Anyway aside from my ramblings, I would welcome any suggestions as to how [starting from scratch] we might test the hypothesis that changing the settings in the music player software [with output remaining bit perfect] audibly affect the output of the test subject's dac++
.




-----------------------------------------
* please don't shoot the messenger here
++ one further hypothesis is that the test subject's dac has hopeless jitter tolerance; and it may be that the test can be repeated with   something like a benchmark dac, but for the time being let's leave that.

Re: Help with test control

Reply #7
Then record the DAC output, played by different software, with a transparent ADC. Whether the ADC is transparent or not can be verified by comparing the original file and the recorded file, with very careful timing and volume matching, then do some ABX tests.

Also, can you post the CA link about that test?


Re: Help with test control

Reply #9
Actually mansr accepts on the first page. But the test results come much later.

Re: Help with test control

Reply #10
It's a long long thread. It's many pages in before two members (confusingly called mansr and manis...) agree to do the test

https://www.computeraudiophile.com/forums/topic/38493-blue-or-red-pill
To much to read. Some things i gathered is that a software player with audiophile parameters can mess up the output enough to make a DIY DAC sound different without breaking the data.
This is what they call different sound of bit-identiocal files while i can imagine it is more about broken DAC designs can behave strange without buffer :)
Would be nice they do a thread one day with the most important parameters in one place.
Is troll-adiposity coming from feederism?
With 24bit music you can listen to silence much louder!

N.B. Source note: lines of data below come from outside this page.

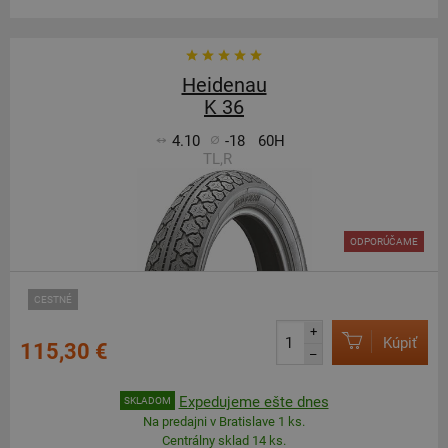
Heidenau
K 36
4.10
-18
60H
TL,R
ODPORÚČAME
CESTNÉ
+
Kúpiť
115,30 €
–
Expedujeme ešte dnes
SKLADOM
Na predajni v Bratislave 1 ks.
Centrálny sklad 14 ks.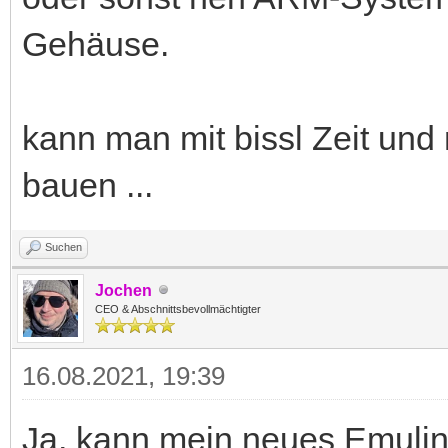
Gehäuse.
kann man mit bissl Zeit und
bauen ...
Suchen
Jochen
CEO & Abschnittsbevollmächtigter
16.08.2021, 19:39
Ja, kann mein neues Emulin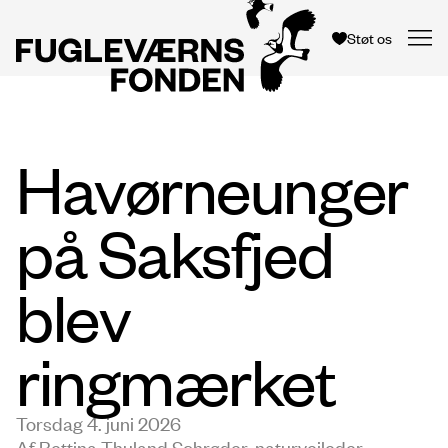
Støt os
Havørneunger
på Saksfjed
blev
ringmærket
Torsdag 4. juni 2026
Af Bettina Thuland Schrøder, naturvejleder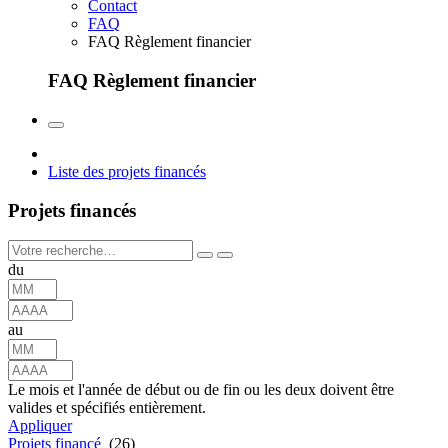
Contact
FAQ
FAQ Règlement financier
FAQ Règlement financier
Liste des projets financés
Projets financés
du
au
Le mois et l'année de début ou de fin ou les deux doivent être
valides et spécifiés entièrement.
Appliquer
Projets financé
(26)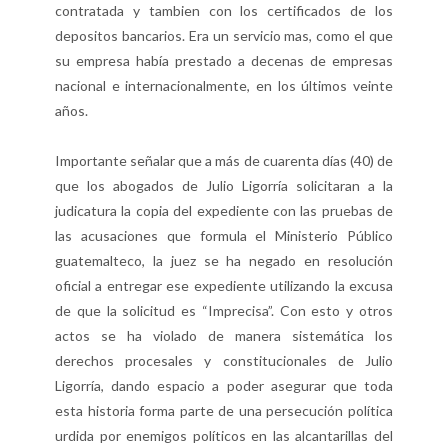
contratada y tambien con los certificados de los
depositos bancarios. Era un servicio mas, como el que
su empresa había prestado a decenas de empresas
nacional e internacionalmente, en los últimos veinte
años.
Importante señalar que a más de cuarenta días (40) de
que los abogados de Julio Ligorría solicitaran a la
judicatura la copia del expediente con las pruebas de
las acusaciones que formula el Ministerio Público
guatemalteco, la juez se ha negado en resolución
oficial a entregar ese expediente utilizando la excusa
de que la solicitud es “Imprecisa”. Con esto y otros
actos se ha violado de manera sistemática los
derechos procesales y constitucionales de Julio
Ligorría, dando espacio a poder asegurar que toda
esta historia forma parte de una persecución política
urdida por enemigos políticos en las alcantarillas del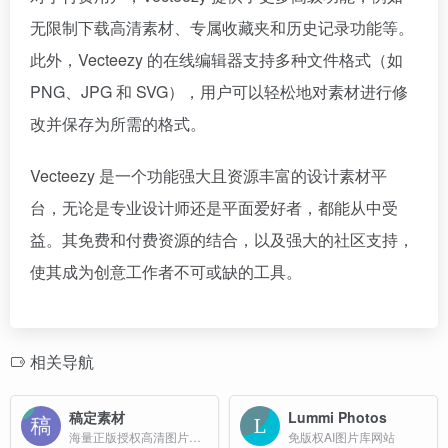
无限制下载高清素材、专属收藏夹和历史记录功能等。
此外，Vecteezy 的在线编辑器支持多种文件格式（如
PNG、JPG 和 SVG），用户可以轻松地对素材进行修
改并保存为所需的格式。
Vecteezy 是一个功能强大且资源丰富的设计素材平
台，无论是专业设计师还是平面爱好者，都能从中受
益。其免费和付费资源的结合，以及强大的社区支持，
使其成为创意工作者不可或缺的工具。
相关导航
稿定素材
Lummi Photos
海量正版授权高清图片、平面模板、免抠元素等必备素材库；
免版权AI图片库网站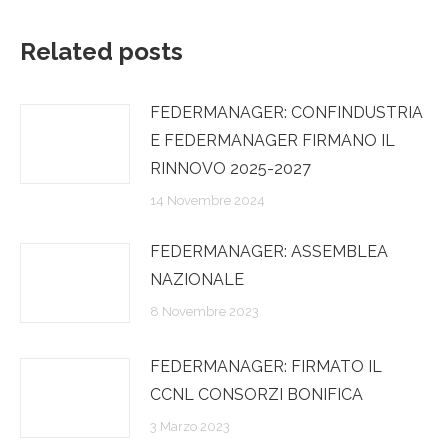
Related posts
FEDERMANAGER: CONFINDUSTRIA
E FEDERMANAGER FIRMANO IL
RINNOVO 2025-2027
14 Novembre 2024
FEDERMANAGER: ASSEMBLEA
NAZIONALE
8 Novembre 2023
FEDERMANAGER: FIRMATO IL
CCNL CONSORZI BONIFICA
3 Marzo 2023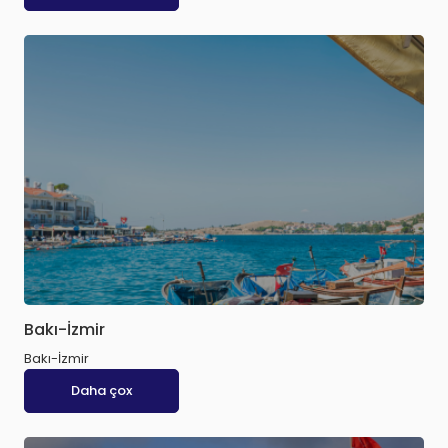
Bakı-İzmir
Bakı-İzmir
Daha çox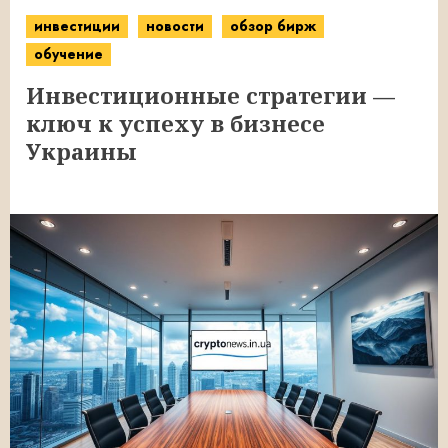
инвестиции
новости
обзор бирж
обучение
Инвестиционные стратегии —
ключ к успеху в бизнесе
Украины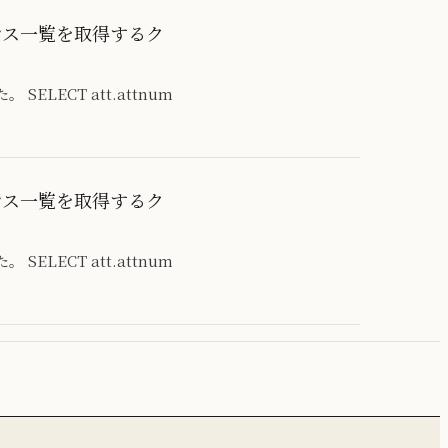
ーケンス一覧を取得するク
LECT att.attnum
ーケンス一覧を取得するク
LECT att.attnum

Re: Help with test control

Reply #11
It's a long long thread. It's many pages in before two members (confusingly called mansr and manis...) agree to do the test

https://www.computeraudiophile.com/forums/topic/38493-blue-or-red-pill
To much to read. Some things i gathered is that a software player with audiophile parameters can mess up the output enough to make a DIY DAC sound different without breaking the data.
This is what they call different sound of bit-identiocal files while i can imagine it is more about broken DAC designs can behave strange without buffer :)
Would be nice they do a thread one day with the most important parameters in one place.
Yes that may be the analysis
That said, I had a go at ABXing recordings of the the analogue out of the dac on the two settings and got nowhere..

files can be downloaded here if anyone is interested
https://www.computeraudiophile.com/forums/topic/38493-blue-or-red-pill/?do=findComment&comment=807806

Re: Help with test control

Reply #12
If I am understanding you correctly we could record the outputs of the computer's S/PDIF out and then see if the test subject can A/B them.

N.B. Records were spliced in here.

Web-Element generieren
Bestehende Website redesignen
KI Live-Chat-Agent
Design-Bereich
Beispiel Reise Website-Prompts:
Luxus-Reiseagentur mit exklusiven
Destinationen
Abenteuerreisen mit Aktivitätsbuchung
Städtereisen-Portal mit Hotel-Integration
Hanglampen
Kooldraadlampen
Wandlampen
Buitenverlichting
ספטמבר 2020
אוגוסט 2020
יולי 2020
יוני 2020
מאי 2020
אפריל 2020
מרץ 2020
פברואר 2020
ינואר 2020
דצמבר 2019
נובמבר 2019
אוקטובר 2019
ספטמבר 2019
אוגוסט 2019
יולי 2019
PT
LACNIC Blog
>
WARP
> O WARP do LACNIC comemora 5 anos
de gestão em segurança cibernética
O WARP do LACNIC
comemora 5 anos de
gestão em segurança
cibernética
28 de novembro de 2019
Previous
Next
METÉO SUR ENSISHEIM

Not really.   I am suggesting is that you direct the output of the player software into the input of some recording software, internally, i.e, without physically accessing the soundcard's digital or audio outs jacks.


Quote
This would potentially remove one variable (switching the computer software settings live) but I suspect it might not satisfy those who claim the software settings sound different because the mechanism they propose is via some jitter noise effect on the dac.*

9/10 on the odd ABX test they did that you described, would not likely be due to 'jitter noise'.  Blaming jitter is typically just audiophile superstition/handwaving. 




Re: Help with test control

Reply #13
If I am understanding you correctly we could record the outputs of the computer's S/PDIF out and then see if the test subject can A/B them.

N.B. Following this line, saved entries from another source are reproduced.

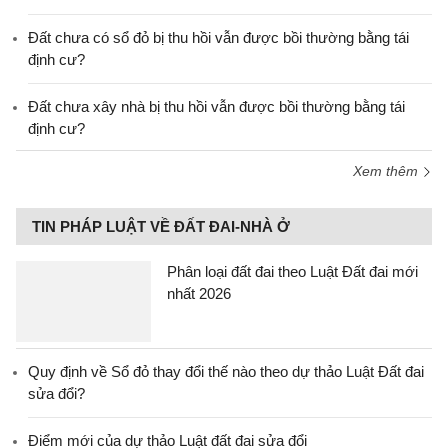
Đất chưa có sổ đỏ bị thu hồi vẫn được bồi thường bằng tái
định cư?
Đất chưa xây nhà bị thu hồi vẫn được bồi thường bằng tái
định cư?
Xem thêm
TIN PHÁP LUẬT VỀ ĐẤT ĐAI-NHÀ Ở
Phân loại đất đai theo Luật Đất đai mới
nhất 2026
Quy định về Sổ đỏ thay đổi thế nào theo dự thảo Luật Đất đai
sửa đổi?
Điểm mới của dự thảo Luật đất đai sửa đổi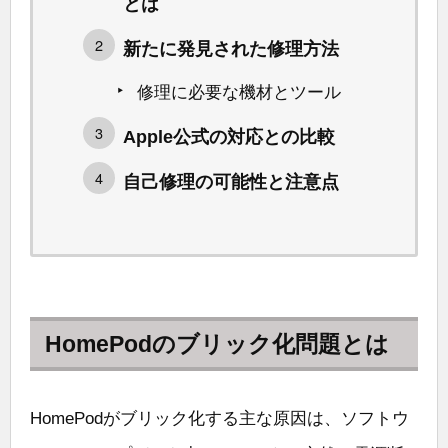
とは
新たに発見された修理方法
修理に必要な機材とツール
Apple公式の対応との比較
自己修理の可能性と注意点
HomePodのブリック化問題とは
HomePodがブリック化する主な原因は、ソフトウ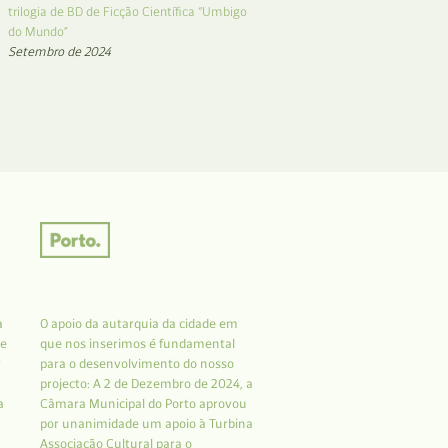
trilogia de BD de Ficção Científica “Umbigo
do Mundo”
Setembro de 2024
a
O apoio da autarquia da cidade em
 e
que nos inserimos é fundamental
r
para o desenvolvimento do nosso
projecto: A 2 de Dezembro de 2024, a
a
Câmara Municipal do Porto aprovou
por unanimidade um apoio à Turbina
Associação Cultural para o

Not really.   I am suggesting is that you direct the output of the player software into the input of some recording software, internally, i.e, without physically accessing the soundcard's digital or audio outs jacks.

I guess we could do that but my understanding is that a recording of the S/PDIF out has been taken and verified to be bitperfect, so one would assume that the same would have be the case for the player output.